___ Exercise data ___

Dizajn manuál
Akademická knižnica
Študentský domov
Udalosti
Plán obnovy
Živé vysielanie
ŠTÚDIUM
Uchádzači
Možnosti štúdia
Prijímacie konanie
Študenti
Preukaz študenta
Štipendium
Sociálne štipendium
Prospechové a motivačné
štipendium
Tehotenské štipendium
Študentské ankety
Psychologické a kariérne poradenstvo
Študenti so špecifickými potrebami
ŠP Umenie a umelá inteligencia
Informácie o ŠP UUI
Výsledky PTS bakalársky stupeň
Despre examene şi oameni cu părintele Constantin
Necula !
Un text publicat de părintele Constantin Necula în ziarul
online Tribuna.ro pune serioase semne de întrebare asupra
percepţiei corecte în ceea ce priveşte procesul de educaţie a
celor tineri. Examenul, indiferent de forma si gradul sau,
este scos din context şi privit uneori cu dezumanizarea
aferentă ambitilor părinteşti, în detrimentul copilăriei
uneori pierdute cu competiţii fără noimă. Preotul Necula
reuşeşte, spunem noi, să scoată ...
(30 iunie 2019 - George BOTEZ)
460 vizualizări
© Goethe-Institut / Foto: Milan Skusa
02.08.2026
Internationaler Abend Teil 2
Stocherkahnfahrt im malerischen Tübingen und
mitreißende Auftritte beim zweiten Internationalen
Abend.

___
___ Exercise data ___

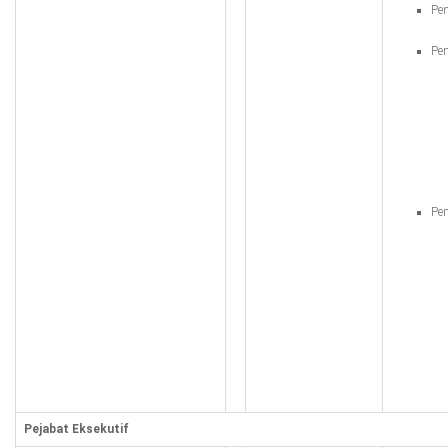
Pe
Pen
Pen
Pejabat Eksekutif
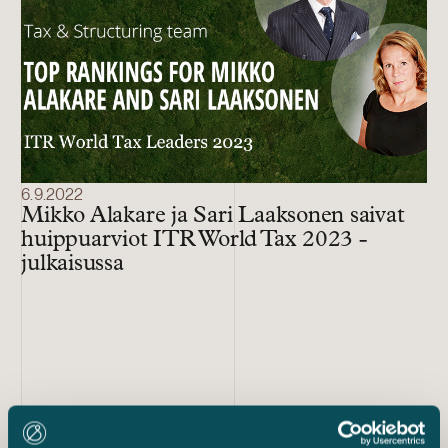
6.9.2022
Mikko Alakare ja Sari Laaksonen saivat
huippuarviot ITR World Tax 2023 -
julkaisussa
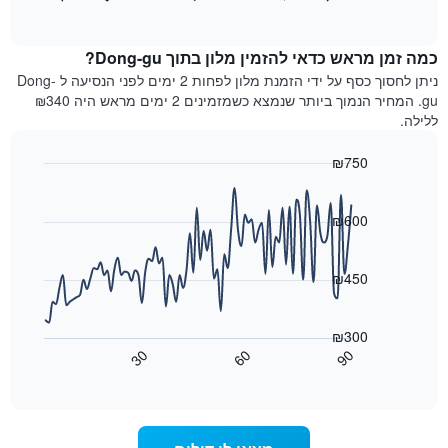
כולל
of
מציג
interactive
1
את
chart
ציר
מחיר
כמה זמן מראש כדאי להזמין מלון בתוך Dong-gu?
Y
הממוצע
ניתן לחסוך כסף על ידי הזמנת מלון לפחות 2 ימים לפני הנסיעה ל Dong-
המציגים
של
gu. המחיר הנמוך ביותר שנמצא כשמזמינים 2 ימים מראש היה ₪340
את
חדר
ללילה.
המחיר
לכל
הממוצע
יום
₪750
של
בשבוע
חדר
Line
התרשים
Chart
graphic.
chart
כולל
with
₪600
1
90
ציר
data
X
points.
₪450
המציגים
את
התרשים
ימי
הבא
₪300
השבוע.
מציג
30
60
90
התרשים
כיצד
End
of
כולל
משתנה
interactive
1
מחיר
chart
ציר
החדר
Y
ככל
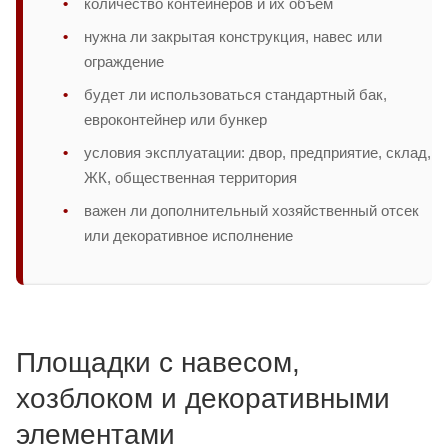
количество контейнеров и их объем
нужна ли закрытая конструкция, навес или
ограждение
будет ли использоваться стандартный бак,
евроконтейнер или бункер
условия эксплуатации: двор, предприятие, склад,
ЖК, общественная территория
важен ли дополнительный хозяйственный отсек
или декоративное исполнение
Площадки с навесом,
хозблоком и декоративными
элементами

___

Wherever the string "Necula" occurs in the entries, copy that whole line.

Necula !
Un text publicat de părintele Constantin Necula în ziarul
uneori pierdute cu competiţii fără noimă. Preotul Necula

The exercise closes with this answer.